Jésus prend le chemin de Jérusalem en compagnie de ses proches amis, pour fêter la Pâque. C’est le début d’une vie agitée de trois années en mouvement, d’un destin palpitant. Jésus observe, écoute, sonde les cœurs, lit les esprits, guérit les maladies, les malformations, commande au vent et aux démons, domine la mort, toujours avec bienveillance et sourire. Plus il marche, plus il est suivi par une foule, une horde de quémandeurs, de miséreux, de malades, de lépreux. Tous lui réclament d’être soigné, guéri, de retrouver une vie normale parmi les leurs. Ce sont le bruit de la foule en marche, des sollicitations, des gémissements, des querelles et des éclats de rire, mais aussi l’odeur de la saleté, de la maladie et des repas faits en chemin, de la poussière de la route qui accompagnent Jésus en Galilée et jusqu’à Jérusalem, son dernier voyage avant sa mort et sa résurrection. Jésus voit la détresse profonde de cette humanité qui le harcèle, qui veut le toucher, lui parler, l’accueillir. Ils ont tous besoin d’être aimés, reconnus, ils ont besoin d’espoir et de respect. Ils s’attendent à changer.
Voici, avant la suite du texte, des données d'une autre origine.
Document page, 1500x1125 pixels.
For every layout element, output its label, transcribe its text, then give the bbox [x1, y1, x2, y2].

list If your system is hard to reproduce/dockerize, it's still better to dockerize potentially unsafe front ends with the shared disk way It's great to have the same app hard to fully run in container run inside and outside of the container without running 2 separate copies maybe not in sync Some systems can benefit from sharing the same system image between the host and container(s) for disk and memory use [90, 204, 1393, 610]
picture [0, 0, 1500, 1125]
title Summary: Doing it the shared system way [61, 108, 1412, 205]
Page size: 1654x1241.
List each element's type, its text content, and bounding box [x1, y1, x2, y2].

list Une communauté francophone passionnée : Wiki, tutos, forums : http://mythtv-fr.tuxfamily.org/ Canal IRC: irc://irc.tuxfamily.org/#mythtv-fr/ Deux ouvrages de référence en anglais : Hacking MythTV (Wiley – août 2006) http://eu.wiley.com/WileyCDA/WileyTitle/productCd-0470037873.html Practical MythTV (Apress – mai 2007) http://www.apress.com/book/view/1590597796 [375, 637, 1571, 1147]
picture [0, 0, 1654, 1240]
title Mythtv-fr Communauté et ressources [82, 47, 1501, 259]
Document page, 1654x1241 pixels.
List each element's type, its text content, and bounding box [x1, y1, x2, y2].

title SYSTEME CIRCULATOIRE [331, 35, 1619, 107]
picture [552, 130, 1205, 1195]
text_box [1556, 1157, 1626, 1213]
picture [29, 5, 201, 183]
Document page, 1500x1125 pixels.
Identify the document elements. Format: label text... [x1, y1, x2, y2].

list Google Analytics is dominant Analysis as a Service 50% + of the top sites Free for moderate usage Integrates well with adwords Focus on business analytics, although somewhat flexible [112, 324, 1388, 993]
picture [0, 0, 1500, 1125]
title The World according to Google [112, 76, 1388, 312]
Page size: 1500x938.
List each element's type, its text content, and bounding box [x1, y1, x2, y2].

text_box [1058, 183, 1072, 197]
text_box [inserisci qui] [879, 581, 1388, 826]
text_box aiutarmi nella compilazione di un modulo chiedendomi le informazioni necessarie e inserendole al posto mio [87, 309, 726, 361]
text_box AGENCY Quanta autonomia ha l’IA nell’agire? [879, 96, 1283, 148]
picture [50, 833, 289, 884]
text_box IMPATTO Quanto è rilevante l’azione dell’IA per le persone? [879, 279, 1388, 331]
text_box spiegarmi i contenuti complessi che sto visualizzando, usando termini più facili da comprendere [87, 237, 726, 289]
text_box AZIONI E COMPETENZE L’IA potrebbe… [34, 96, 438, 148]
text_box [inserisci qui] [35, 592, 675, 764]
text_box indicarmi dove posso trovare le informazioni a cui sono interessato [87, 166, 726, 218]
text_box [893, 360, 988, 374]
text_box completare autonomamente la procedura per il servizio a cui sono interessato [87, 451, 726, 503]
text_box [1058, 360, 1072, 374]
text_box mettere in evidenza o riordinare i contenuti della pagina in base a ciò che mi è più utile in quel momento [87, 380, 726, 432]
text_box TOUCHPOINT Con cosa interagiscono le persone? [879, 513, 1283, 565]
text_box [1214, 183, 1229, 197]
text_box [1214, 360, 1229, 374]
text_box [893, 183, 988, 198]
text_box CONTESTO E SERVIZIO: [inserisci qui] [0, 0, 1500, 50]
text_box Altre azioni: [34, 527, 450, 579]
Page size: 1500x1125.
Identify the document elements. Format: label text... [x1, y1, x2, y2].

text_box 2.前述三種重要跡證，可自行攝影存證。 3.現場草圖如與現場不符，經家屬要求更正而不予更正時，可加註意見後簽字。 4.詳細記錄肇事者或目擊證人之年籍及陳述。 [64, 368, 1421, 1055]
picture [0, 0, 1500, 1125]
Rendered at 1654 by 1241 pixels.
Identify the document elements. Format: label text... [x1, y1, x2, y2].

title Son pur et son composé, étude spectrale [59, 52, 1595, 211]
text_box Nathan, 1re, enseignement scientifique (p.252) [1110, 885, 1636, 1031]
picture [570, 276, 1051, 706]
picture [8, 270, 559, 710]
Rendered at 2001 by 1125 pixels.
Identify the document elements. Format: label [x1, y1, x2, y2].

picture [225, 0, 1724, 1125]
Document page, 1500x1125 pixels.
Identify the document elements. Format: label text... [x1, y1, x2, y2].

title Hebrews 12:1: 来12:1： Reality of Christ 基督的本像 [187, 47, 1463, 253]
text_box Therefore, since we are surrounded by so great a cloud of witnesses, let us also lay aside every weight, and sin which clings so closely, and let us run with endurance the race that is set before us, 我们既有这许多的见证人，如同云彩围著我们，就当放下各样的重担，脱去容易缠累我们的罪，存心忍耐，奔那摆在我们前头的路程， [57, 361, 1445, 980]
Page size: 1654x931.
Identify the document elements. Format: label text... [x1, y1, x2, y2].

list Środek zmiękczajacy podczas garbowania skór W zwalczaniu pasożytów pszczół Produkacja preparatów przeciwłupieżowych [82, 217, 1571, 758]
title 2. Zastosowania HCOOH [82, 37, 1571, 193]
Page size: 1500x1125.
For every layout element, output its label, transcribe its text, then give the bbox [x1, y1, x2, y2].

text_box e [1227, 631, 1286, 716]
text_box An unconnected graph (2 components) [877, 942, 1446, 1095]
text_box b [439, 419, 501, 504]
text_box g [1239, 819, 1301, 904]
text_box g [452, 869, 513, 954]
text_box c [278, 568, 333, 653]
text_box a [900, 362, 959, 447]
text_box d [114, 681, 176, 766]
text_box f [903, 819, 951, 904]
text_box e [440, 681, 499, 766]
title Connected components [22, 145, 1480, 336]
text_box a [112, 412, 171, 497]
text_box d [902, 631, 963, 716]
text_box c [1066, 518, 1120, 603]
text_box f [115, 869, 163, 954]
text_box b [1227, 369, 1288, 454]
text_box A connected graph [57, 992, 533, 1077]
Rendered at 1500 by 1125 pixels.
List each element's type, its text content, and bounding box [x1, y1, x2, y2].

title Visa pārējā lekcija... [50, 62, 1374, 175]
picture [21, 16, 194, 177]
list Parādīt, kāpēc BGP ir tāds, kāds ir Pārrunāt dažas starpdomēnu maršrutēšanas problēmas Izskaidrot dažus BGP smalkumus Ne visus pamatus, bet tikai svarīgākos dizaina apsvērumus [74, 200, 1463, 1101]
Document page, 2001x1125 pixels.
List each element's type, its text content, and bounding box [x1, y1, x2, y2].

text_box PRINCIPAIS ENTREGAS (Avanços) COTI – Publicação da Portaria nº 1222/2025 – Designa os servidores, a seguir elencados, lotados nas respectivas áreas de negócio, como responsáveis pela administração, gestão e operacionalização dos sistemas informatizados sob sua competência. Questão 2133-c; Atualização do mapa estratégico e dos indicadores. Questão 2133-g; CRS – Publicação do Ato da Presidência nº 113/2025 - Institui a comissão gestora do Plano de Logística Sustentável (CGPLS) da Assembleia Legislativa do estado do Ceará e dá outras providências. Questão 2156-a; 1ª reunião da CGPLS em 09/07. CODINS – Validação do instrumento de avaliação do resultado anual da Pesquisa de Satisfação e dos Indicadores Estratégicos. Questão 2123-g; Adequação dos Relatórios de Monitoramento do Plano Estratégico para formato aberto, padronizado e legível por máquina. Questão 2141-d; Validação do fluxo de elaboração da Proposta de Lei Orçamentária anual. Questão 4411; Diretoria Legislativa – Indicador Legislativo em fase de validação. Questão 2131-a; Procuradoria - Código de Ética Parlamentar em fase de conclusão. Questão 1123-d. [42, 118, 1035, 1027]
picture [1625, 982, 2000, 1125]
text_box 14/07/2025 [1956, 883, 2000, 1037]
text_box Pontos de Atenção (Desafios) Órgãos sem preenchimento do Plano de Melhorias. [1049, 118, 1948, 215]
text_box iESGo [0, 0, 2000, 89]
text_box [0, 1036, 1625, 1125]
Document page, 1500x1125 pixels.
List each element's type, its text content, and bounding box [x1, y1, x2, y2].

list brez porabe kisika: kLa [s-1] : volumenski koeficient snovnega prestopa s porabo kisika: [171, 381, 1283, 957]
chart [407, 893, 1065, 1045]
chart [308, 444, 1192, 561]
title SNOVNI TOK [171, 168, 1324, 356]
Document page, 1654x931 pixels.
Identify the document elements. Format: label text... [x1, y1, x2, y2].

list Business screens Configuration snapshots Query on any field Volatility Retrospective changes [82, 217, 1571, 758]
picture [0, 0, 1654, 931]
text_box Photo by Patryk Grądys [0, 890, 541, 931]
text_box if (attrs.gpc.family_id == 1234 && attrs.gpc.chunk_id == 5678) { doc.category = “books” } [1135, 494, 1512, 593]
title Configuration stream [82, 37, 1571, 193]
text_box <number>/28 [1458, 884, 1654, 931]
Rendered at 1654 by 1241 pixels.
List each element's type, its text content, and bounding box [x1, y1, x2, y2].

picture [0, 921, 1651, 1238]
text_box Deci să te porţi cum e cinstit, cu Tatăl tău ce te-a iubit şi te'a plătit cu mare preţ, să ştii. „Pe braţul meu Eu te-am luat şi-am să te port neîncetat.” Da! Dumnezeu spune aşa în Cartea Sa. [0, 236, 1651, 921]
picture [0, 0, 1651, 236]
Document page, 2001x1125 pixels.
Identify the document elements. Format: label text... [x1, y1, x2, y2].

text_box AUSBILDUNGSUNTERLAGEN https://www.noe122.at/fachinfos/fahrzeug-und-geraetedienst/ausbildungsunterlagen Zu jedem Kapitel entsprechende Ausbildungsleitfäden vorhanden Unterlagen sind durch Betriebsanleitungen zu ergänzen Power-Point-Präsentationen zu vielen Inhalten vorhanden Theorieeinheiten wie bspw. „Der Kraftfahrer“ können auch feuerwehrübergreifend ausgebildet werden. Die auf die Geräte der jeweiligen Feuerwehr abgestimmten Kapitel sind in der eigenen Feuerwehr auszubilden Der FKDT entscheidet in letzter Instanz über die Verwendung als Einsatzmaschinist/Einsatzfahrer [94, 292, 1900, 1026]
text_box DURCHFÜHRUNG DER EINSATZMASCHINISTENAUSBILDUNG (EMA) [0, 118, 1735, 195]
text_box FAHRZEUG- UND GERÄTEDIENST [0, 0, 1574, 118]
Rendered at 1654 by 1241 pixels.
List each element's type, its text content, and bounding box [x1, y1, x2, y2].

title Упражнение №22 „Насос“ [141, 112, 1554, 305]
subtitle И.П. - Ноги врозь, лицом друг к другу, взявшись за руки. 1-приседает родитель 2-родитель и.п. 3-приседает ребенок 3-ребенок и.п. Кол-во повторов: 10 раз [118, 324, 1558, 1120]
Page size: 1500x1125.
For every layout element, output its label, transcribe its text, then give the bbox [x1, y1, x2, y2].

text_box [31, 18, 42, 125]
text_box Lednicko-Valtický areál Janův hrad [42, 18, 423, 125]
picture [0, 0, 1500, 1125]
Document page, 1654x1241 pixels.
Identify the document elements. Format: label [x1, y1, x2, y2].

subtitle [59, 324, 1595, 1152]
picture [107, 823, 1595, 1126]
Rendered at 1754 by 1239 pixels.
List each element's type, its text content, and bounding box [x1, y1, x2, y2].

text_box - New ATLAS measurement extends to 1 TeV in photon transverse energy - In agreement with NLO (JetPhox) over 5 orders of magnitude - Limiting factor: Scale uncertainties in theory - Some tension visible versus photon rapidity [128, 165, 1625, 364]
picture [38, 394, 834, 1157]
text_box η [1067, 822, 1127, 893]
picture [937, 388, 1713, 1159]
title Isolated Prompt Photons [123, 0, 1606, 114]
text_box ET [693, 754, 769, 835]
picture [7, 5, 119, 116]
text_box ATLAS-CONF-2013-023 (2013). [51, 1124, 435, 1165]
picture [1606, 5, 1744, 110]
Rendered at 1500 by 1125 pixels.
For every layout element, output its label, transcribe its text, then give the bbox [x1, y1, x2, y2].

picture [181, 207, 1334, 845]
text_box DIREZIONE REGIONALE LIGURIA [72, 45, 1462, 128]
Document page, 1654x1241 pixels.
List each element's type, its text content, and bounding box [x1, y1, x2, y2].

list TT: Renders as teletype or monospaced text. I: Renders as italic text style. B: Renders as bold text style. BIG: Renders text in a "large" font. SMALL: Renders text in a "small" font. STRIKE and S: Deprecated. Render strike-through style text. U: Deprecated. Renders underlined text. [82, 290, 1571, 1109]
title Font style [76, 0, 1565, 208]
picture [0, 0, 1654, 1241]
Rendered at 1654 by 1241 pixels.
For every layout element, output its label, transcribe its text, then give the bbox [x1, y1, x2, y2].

Ils veulent des miracles et Jésus leur en donne, jusqu’à la lassitude... Jusqu’à quand auront-ils besoin de signes ?

Après la passion de Jésus Christ (chemin de croix, crucifixion) sur laquelle l’auteur passe, celui-ci évoque le touchant et merveilleux passage de la découverte de la tombe vide par les femmes venues prendre soin du corps de leur Messie. Puis c’est l’émouvante et surprenante rencontre de deux pèlerins avec Jésus ressuscité sur le chemin d’Emmaüs. Là encore, ces moments sont des occasions d’émerveillement, de joie ou de rires pour leurs protagonistes.

Mon avis

Je me suis toujours demandé si Dieu, Jésus, riait. Le rire et la joie font partie de ma philosophie de vie. Et Dieu fait partie de mon âme et de mes centres d’intérêts. Il était donc naturel qu’un jour ou l’autre je lise Jésus le Dieu qui riait de Didier Decoin.

L’auteur donne vie et corps aux pensées de l’entourage de Jésus. Les femmes y jouent un grand rôle comme dans les textes évangéliques originaux. Les apôtres tâtonnent mais sont de bonne volonté. Les doutes, les interrogations, les traits d’humour, l’incrédulité, la colère et la révolte, les bons mots, les situations cocasses et les rires qui s’en suivent émaillent la relation de Jésus avec ses apôtres, la foule qui le suit, les personnages qu’il rencontre dans les villages. Les sens du lecteur ou lectrice sont sollicités : l’odorat avec les remugles transportés par la foule, les mendiants, les pauvres et les malades ; la vue par la description des lieux, des arbres et des fleurs, des maisons et de leurs couleurs au fil du soleil ; le toucher avec la description des tuniques, des pierres, de la poussière ; l’ouïe avec cette pagaille permanente, ces cris « Rabbi, Rabbi », l’hilarité qui se propage, les approbations, les réclamations… C’est un livre sensoriel.

Et pourtant, j’aurais plutôt opté pour le titre suivant « Jésus le Dieu tendre et patient ». Il rit, il sourit mais ce sont bien ses contemporains, ses disciples, les quémandeurs qui rient le plus. Des rires et des sourires de toutes sortes, le rire franc de celui qui a assisté à une bonne blague, le rire d’émerveillement, le rire de soulagement, le sourire de complicité, le sourire d’être ensemble, d’être bien… Par moment, la turbulence des personnages, leur simplicité, leur humour, leurs questionnements m’ont rappelé certains personnages des nouvelles d’Isaac Bashevi Singer.

Jésus le Dieu qui riait est un livre facile à lire, léger, qui permet de reprendre contact avec Jésus, non pas seul et austère, mais inséré dans un monde vivant, tumultueux et propice à l’humour.